Note that these arguments are not complete. The argument near $2\pi/3$ is very much like Marco's argument near zero. Detailed analysis for irrational multiples of $\pi$ is likely to be quite sensitive and require a strong knowledge of uniform distribution of sequences mod $2\pi$. I also suspect that both behaviors are genuine and dense in the real line.

Finally, I don't think that fractal dimension is a reasonable concept to apply here. While certain parts of the graph look like other parts, self-similar sets and their generalizations are compact sets. This set is neither closed nor bounded. Neither similarity dimension nor box-counting dimension will be well-defined here. Hausdorff dimension will, I suppose, be defined. I don't think it's likely to be easy to compute, though. The Hausdorff dimension of Weiestrass's function is an open question.

Although I've already selected one of the excellent answers above, I thought I'd post an answer that I figured out to one of the questions I posed in the original post, namely: "I would guess that it diverges as $x\rightarrow 0_+$. How does it diverge there?"

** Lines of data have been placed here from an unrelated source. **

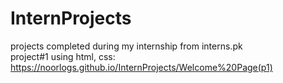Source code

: # InternProjects
projects completed during my internship from interns.pk 
<br>
project#1 using html, css:  https://noorlogs.github.io/InternProjects/Welcome%20Page(p1) 
<br>
<!-- Font-Awesome link: <link rel="stylesheet" href="https://use.fontawesome.com/releases/v5.8.1/css/all.css" integrity="sha384-50oBUHEmvpQ+1lW4y57PTFmhCaXp0ML5d60M1M7uH2+nqUivzIebhndOJK28anvf" crossorigin="anonymous"> -->

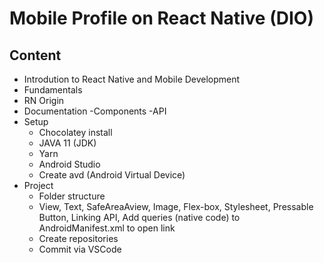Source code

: # Mobile Profile on React Native (DIO)

## Content
- Introdution to React Native and Mobile Development
- Fundamentals
- RN Origin
- Documentation
  -Components
  -API
- Setup
  - Chocolatey install
  - JAVA 11 (JDK)
  - Yarn
  - Android Studio
  - Create avd (Android Virtual Device)
- Project
  - Folder structure
  - View, Text, SafeAreaAview, Image, Flex-box, Stylesheet, Pressable Button, Linking API, Add queries (native code) to AndroidManifest.xml to open link
  - Create repositories
  - Commit via VSCode  
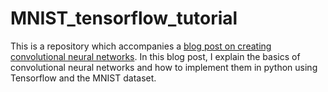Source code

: # MNIST_tensorflow_tutorial
This is a repository which accompanies a [blog post on creating convolutional neural networks](markojerkic.com/implementing-a-convolutional-neural-network-using-tensorflow).
In this blog post, I explain the basics of convolutional neural networks and how to implement them in python using Tensorflow and the MNIST dataset.
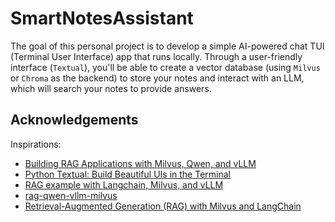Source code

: # SmartNotesAssistant

The goal of this personal project is to develop a simple AI-powered chat TUI (Terminal
User Interface) app that runs locally. Through a user-friendly interface
(`Textual`), you'll be able to create a vector database (using `Milvus` or
`Chroma` as the backend) to store your notes and interact with an LLM, which
will search your notes to provide answers.

## Acknowledgements

Inspirations:

- [Building RAG Applications with Milvus, Qwen, and vLLM](https://zilliz.com/blog/build-rag-app-with-milvus-qwen-and-vllm)
- [Python Textual: Build Beautiful UIs in the Terminal](https://realpython.com/python-textual/)
- [RAG example with Langchain, Milvus, and vLLM](https://github.com/rh-aiservices-bu/llm-on-openshift/blob/main/examples/notebooks/langchain/RAG_with_sources_Langchain-vLLM-Milvus.ipynb)
- [rag-qwen-vllm-milvus](https://github.com/benitomartin/rag-qwen-vllm-milvus)
- [Retrieval-Augmented Generation (RAG) with Milvus and LangChain](https://milvus.io/docs/integrate_with_langchain.md)
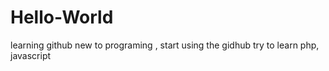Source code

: # Hello-World
learning github
new to programing , start using the gidhub
try to learn php, javascript
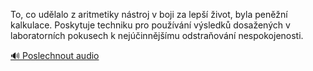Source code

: 
To, co udělalo z aritmetiky nástroj v boji za lepší život, byla peněžní kalkulace. Poskytuje techniku pro používání výsledků dosažených v laboratorních pokusech k nejúčinnějšímu odstraňování nespokojenosti.

[🔊 Poslechnout audio](/data/7-paragraphs/audio/chapter_46/para_003-To-co-udlalo-z-aritmetiky-nstroj-v-boji-za-lep.mp3)
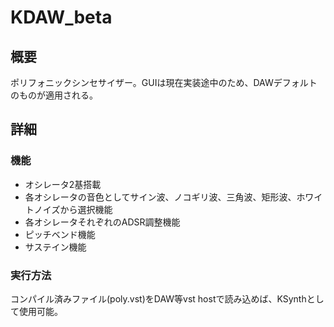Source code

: # KDAW_beta

## 概要

ポリフォニックシンセサイザー。GUIは現在実装途中のため、DAWデフォルトのものが適用される。

## 詳細

### 機能

- オシレータ2基搭載
- 各オシレータの音色としてサイン波、ノコギリ波、三角波、矩形波、ホワイトノイズから選択機能
- 各オシレータそれぞれのADSR調整機能
- ピッチベンド機能
- サステイン機能

### 実行方法

コンパイル済みファイル(poly.vst)をDAW等vst hostで読み込めば、KSynthとして使用可能。
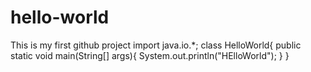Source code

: # hello-world
This is my first github project
import java.io.*;
class HelloWorld{
public static void main(String[] args){
  System.out.println("HElloWorld");
}
}
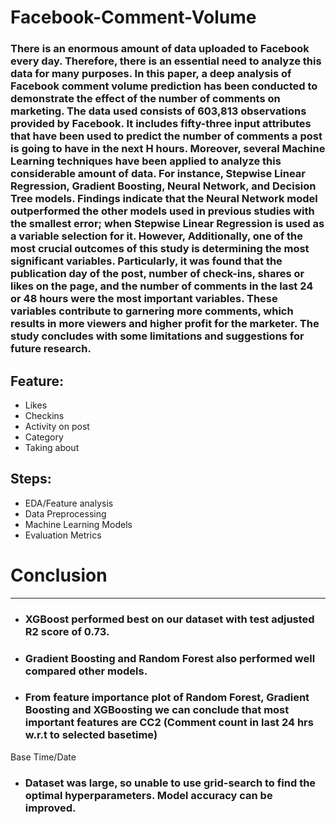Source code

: # Facebook-Comment-Volume
### There is an enormous amount of data uploaded to Facebook every day. Therefore, there is an essential need to analyze this data for many purposes. In this paper, a deep analysis of Facebook comment volume prediction has been conducted to demonstrate the effect of the number of comments on marketing. The data used consists of 603,813 observations provided by Facebook. It includes fifty-three input attributes that have been used to predict the number of comments a post is going to have in the next H hours. Moreover, several Machine Learning techniques have been applied to analyze this considerable amount of data. For instance, Stepwise Linear Regression, Gradient Boosting, Neural Network, and Decision Tree models. Findings indicate that the Neural Network model outperformed the other models used in previous studies with the smallest error; when Stepwise Linear Regression is used as a variable selection for it. However, Additionally, one of the most crucial outcomes of this study is determining the most significant variables. Particularly, it was found that the publication day of the post, number of check-ins, shares or likes on the page, and the number of comments in the last 24 or 48 hours were the most important variables. These variables contribute to garnering more comments, which results in more viewers and higher profit for the marketer. The study concludes with some limitations and suggestions for future research.

## Feature:
* Likes
* Checkins
* Activity on post
* Category
* Taking about

## Steps:

* EDA/Feature analysis
* Data Preprocessing
* Machine Learning Models
* Evaluation Metrics

# **Conclusion**
---
* ### XGBoost performed best on our dataset with test adjusted R2 score of  0.73.
* ### Gradient Boosting and Random Forest also performed well compared other models.
* ### From feature importance plot of Random Forest, Gradient Boosting and XGBoosting we can conclude that most important features are CC2 (Comment count in last 24 hrs w.r.t to selected basetime)
Base Time/Date 
* ### Dataset was large, so unable to use grid-search to find the optimal hyperparameters. Model accuracy can be improved.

So, as noted above, the term $\mathrm{sign}(\sin(n x))$ is a square wave with period $2\pi/n$. Suppose $x/\pi$ is irrational. Then $\mathrm{sign}(\sin(n x))$ is always -1 or +1, never 0. Define $$ \phi(x,k) = \left\lfloor \frac{k\pi}{x} \right\rfloor $$ as the largest integer such that $\phi(x,k) \, x < k \pi$. Defining $H_m$ as the $m^{\mathrm{th}}$ harmonic number, the original series can then be divided into finite positive and negative subsequences of terms of the form $\pm 1/n$ and rewritten as \begin{align} f(x) &= \sum_{n = 1}^{\phi(x,1)} \frac{1}{n} \;-\;\sum_{n = \phi(x,1)+1}^{\phi(x,2)} \frac{1}{n} \;+\;\sum_{n = \phi(x,2)+1}^{\phi(x,3)} \frac{1}{n} \;-\; ...\\ &= H_{\phi(x,1)} - \left(H_{\phi(x,2)} - H_{\phi(x,1)}\right)+ \left(H_{\phi(x,3)} - H_{\phi(x,2)}\right) - ...\\ &= H_{\phi(x,1)} \;+\; \sum_{n = 1}^{\infty}{(-1)}^n\left(H_{\phi(x,n+1)} - H_{\phi(x,n)}\right) \end{align} for irrational $x/\pi$. In fact, this last expression can be used to calculate the original function. Although this harmonic number representation is ostensibly only valid for irrational $x/\pi$, it seems to overlay the original function very nicely, as shown below:

Now, as to the divergence for small $x$. When $x$ is small, $\phi(x,n)$ becomes large, and we have \begin{align} H_{\phi(x,n)}&\approx \ln\left(\phi(x,n)\right) + \gamma\\ &= \ln\left(\left\lfloor \frac{n\pi}{x} \right\rfloor\right) + \gamma\\ &\approx \ln\left(\frac{n\pi}{x}\right) + \gamma\, . \end{align} The above expression for $f(x)$ then reduces to $$ f(x) \approx \ln\left(\frac{\pi}{x}\right) + \gamma + \sum_{n=1}^{\infty}{(-1)}^n \ln\left(1 + \frac{1}{n}\right)\, , $$ where \begin{align} \sum_{n=1}^{\infty}{(-1)}^n \ln\left(1 + \frac{1}{n}\right) &= \ln\left(\prod_{n=1}^{\infty}\left(1 - \frac{1}{4n^2}\right)\right)\\ &= \ln\left(\frac{2}{\pi}\right)\qquad \text{By the Wallis product}\, . \end{align} The small-$x$ approximation then reduces to $$ f(x) \approx -\ln x \;+\; \gamma \;+\; \ln 2\, . $$ This is plotted below along with the original function. So the answer is: A logarithmic divergence as $x\rightarrow 0_+$.